There is often conflicting information about whether it’s healthy to snack between meals or not. Some suggest having a snack between meals prevents you from getting too hungry and therefore over-eating at your next meal, assisting weight control; OR that having 6 smaller meals/day rather than 3 large meals/day encourages a faster metabolism and therefore is better for weight control. Others suggest that eating snacks between meals only results in over-eating and excess calories.
As a dietitian, what do I suggest? I recommend the importance of eating 3 nutritionally balanced meals/day (e.g. breakfast, lunch and dinner) in order to maintain an optimal metabolic rate and therefore assist weight control. I teach people to listen to their appetite and hunger signals in order to determine if they require a mid-meal snack. If people are truly hungry between meals (and not just eating for emotional or other reasons) then a small healthy mid meal snack is often advisable to prevent over-eating at the next meal.
For the athletes that I work with, many are likely to require multiple mid meal snacks scheduled around training times.
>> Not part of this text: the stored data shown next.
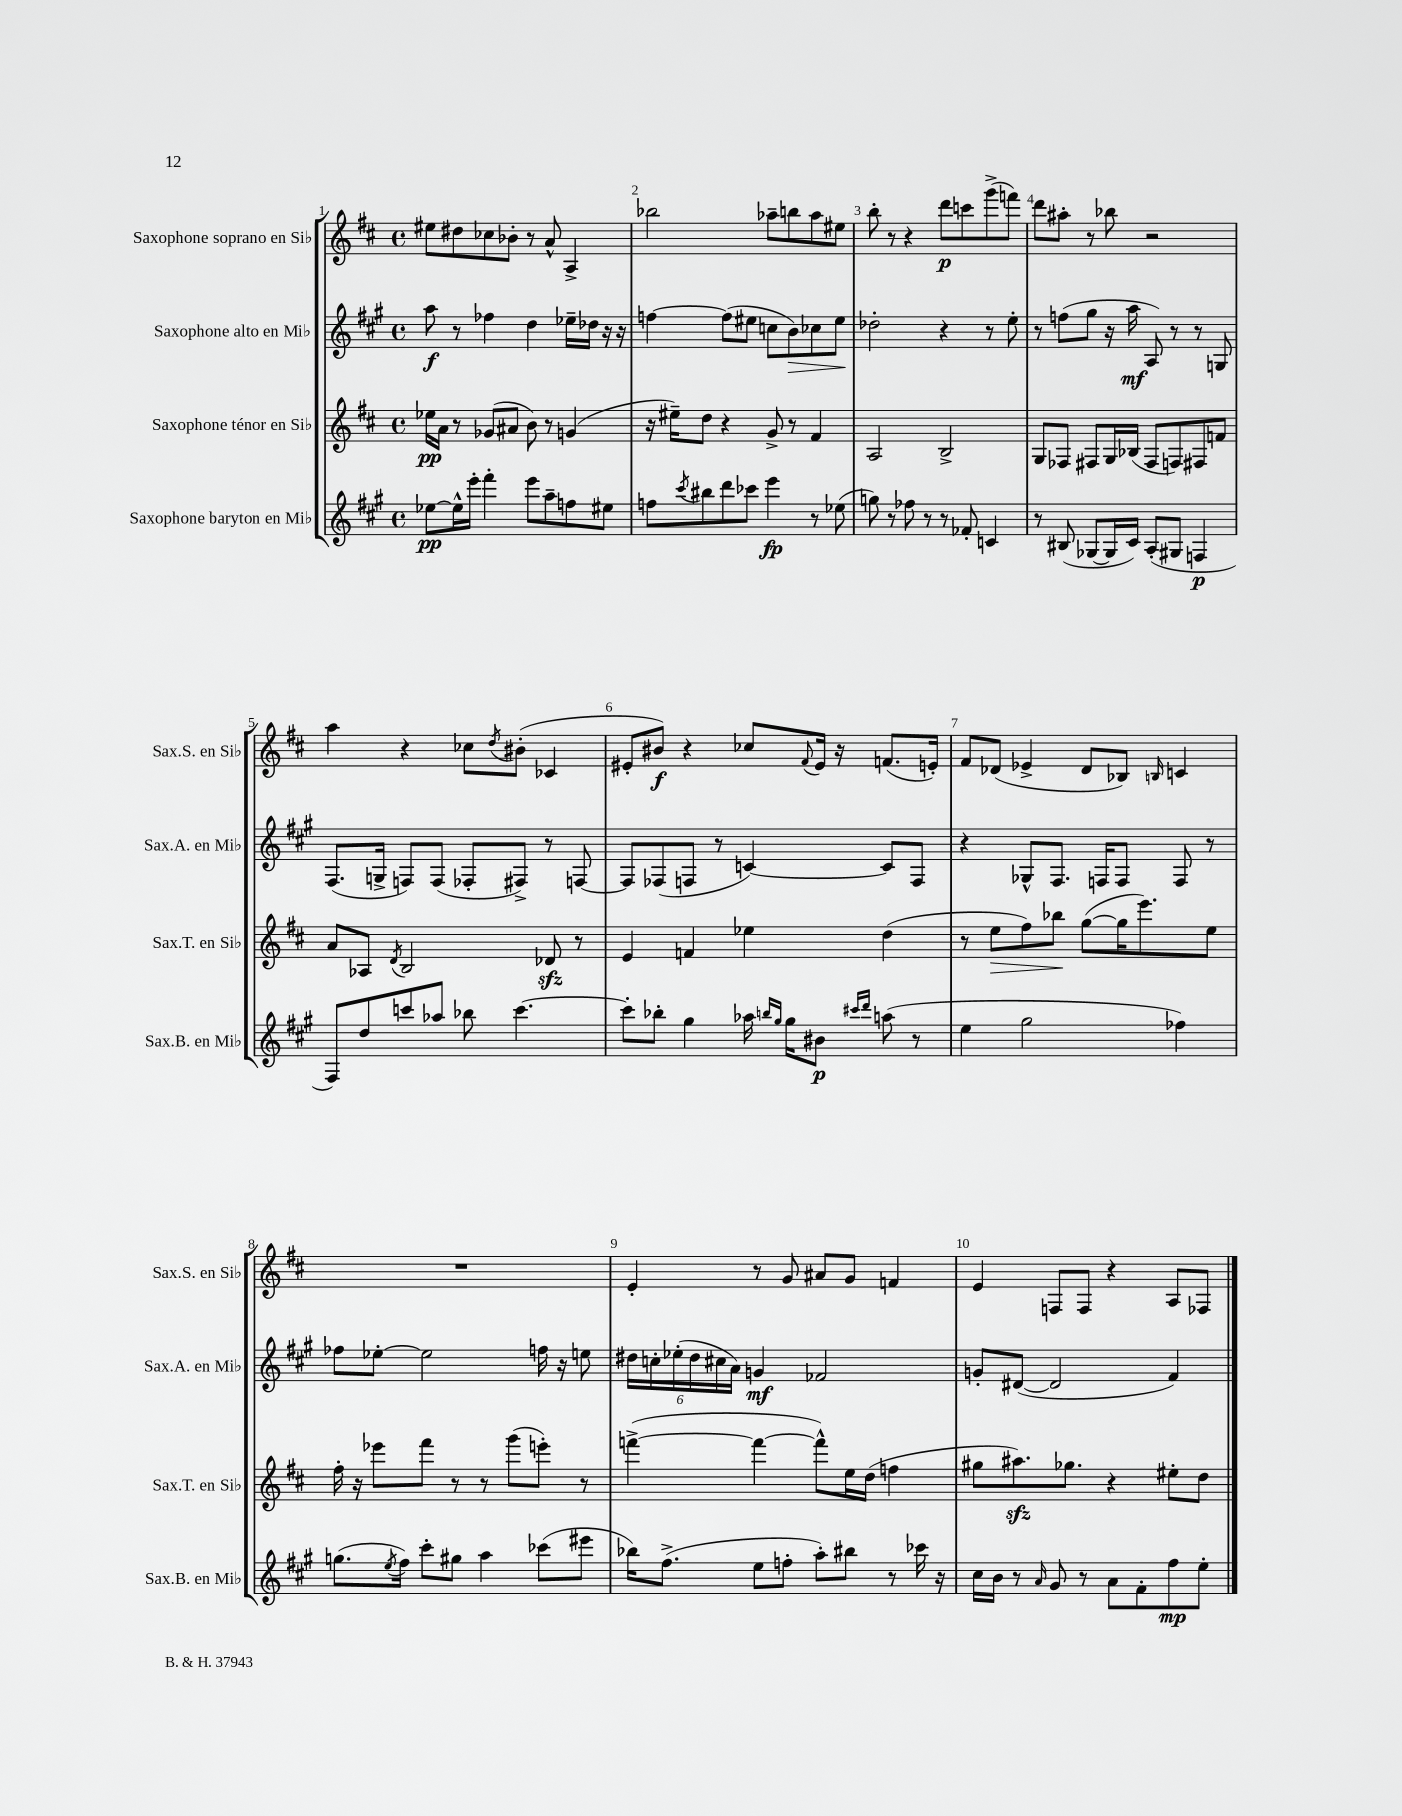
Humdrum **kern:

**kern	**kern	**kern	**kern
*staff4	*staff3	*staff2	*staff1
*clefG2	*clefG2	*clefG2	*clefG2
*k[f#c#g#]	*k[f#c#]	*k[f#c#g#]	*k[f#c#]
*M4/4	*M4/4	*M4/4	*M4/4
*met(c)	*met(c)	*met(c)	*met(c)
[8ee-	16ee-	8aa	8ee#
.	16a	.	.
16ee-^^]	8r	8r	8dd#
16eee'	.	.	.
4fff#'	(8g-	4ff-	8cc-
.	8a#	.	8b-'
8eee	8b)	4dd	8r
8aa~	8r	.	8a^^
8ff	(4g	16ee-~	4A^
.	.	16dd-	.
8ee#	.	16r	.
.	.	16r	.
=	=	=	=
8ff	16r	[4ff	2bb-
.	16ee#~)	.	.
8qccc#	.	.	.
8bb#	8dd	.	.
8ddd	4r	(8ff]	.
8ccc-	.	8ee#	.
4eee	8g^	8cc	8aa-~
.	8r	8b)	8bb
8r	4f#	8cc-	8aa-
(8ee-	.	8ee#	8ee#
=	=	=	=
8gg)	2A	2dd-'	8bb'
8r	.	.	8r
8ff-	.	.	4r
8r	.	.	.
8r	2B^	4r	8ddd
8f-'	.	.	8ccc
4c	.	8r	(8ggg^
.	.	8ee'	8fff)
=	=	=	=
8r	8G	8r	8ddd
(8B#	8F-	(8ff	8aa#'
[8G-	8F#	8gg#	8r
16G-]	16G	16r	8bb-
16c#)	(16B-	16aa	.
(8A'	8F#	8A)	2r
8G#	8F)	8r	.
4F	8F#	8r	.
.	8f	8G	.
=	=	=	=
8F#)	8a	(8.F#	4aa
8dd	8A-	.	.
.	.	16G^	.
.	8qd	.	.
8ccc	2B	8F)	4r
8aa-	.	(8F	.
8bb-	.	8F-'	8cc-
.	.	.	8qdd
[4.ccc	.	8F#^)	(8b#'
.	8d-	8r	4c-
.	8r	[8F	.
=	=	=	=
8ccc']	4e	8F]	8e#'
8bb-'	.	(8F-	8b#)
4gg#	4f	8F	4r
.	.	8r	.
16aa-	4ee-	[4c)	8cc-
16qqbb	.	.	.
16qqgg#	.	.	.
16gg#	.	.	.
.	.	.	8qqf#
8b#	.	.	16e#
.	.	.	16r
16qqccc#	.	.	.
16qqddd	.	.	.
(8aa	(4dd	8c]	(8.f
8r	.	8F	.
.	.	.	16e')
=	=	=	=
4ee	8r	4r	8f#
.	8ee	.	(8d-
2gg#	8ff#)	8G-^^	4e-^
.	8bb-	8.F#	.
.	([8gg	.	8d-
.	.	16F	.
.	16gg]	8F	8B-)
.	8.eee)	.	.
.	.	.	16qqB
4ff-)	.	8F	4c
.	8ee	8r	.
=	=	=	=
(8.gg	16ff#'	8ff-	1r
.	16r	.	.
.	8eee-	[8ee-'	.
8qee	.	.	.
16ff#)	.	.	.
8ccc#'	8fff#	2ee-]	.
8gg#	8r	.	.
4aa	8r	.	.
.	(8ggg	.	.
(8ccc-	8eee')	16ff	.
.	.	16r	.
8eee#	8r	8ee	.
=	=	=	=
16bb-)	([4fff^	24dd#	4e'
.	.	24cc'	.
(8.ff#^	.	.	.
.	.	(24ee-'	.
.	.	24dd#	.
.	.	24cc#	.
.	.	24a)	.
8ee	4fff_	4g	8r
8ff'	.	.	8g
8aa')	8fff^^])	2f-	8a#
8bb#	16ee	.	8g
.	(16dd	.	.
8r	4ff	.	4f
16ccc-	.	.	.
16r	.	.	.
=	=	=	=
16cc#	8gg#	8g'	4e
16b	.	.	.
8r	8.aa#)	([8d#	.
16qqa	.	.	.
8g#	.	2d#]	8F
.	8.gg-	.	.
8r	.	.	8F
8a	4r	.	4r
8f#'	.	.	.
8ff#	8ee#'	4f#)	8A
8ee'	8dd	.	8F-
==	==	==	==
*-	*-	*-	*-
A healthy snack is one that is portion controlled, is low in added salt, sugar and saturated fat, AND provides beneficial nutrients such as vitamins, minerals (like calcium) and fibre.
Examples of Healthy Snacks for the general population:
- 1 serve of fruit e.g. 1 medium piece (apple, pear), small banana, 2 small pieces fruit (plums), 1 cup chopped fruit/melon or grapes with stalks on, 2 Tbsp dried fruit.
- 20-30g (1½ -2 Tbsp) unsalted nuts/seeds e.g. almonds, walnuts, hazel nuts, Brazil nuts, macadamias, pumpkin or sunflower seeds. All nuts/seeds have varying nutrients so include a variety.
- 150-200g yoghurt
- 1 cup milk (e.g. as in a latte) or with some flavoring like 1 tsp cocoa or Milo or vanilla
- 2 slices cheese + vegetable sticks (e.g. carrot, celery, cucumber, baby tomato)
- 2 wholegrain crackers like vitawheat or ryvita, or rice cakes/corn thins with avocado or nut butter or hommus or cream cheese.
- Boiled egg
- Small tin tuna
People with higher energy requirements may require 2-3 of the above snacks.
Other snacks which are less healthy, but can still be included as part of a healthy diet if eaten in moderation:
- 1 cup of home-made pop corn
- 2 plain sweet biscuits such as oatmeal or digestive
- Home-made fruit muffin or fruit cake (many commercial fruit muffins are very high in calories and can also be high in unhealthy fats like palm oil).
- Nut and fruit style bar (many commercial muesli bars can be quite high in sugar so if you are watching your weight these may not be ideal).
- 2-4 squares of dark chocolate (for if you feel like a treat).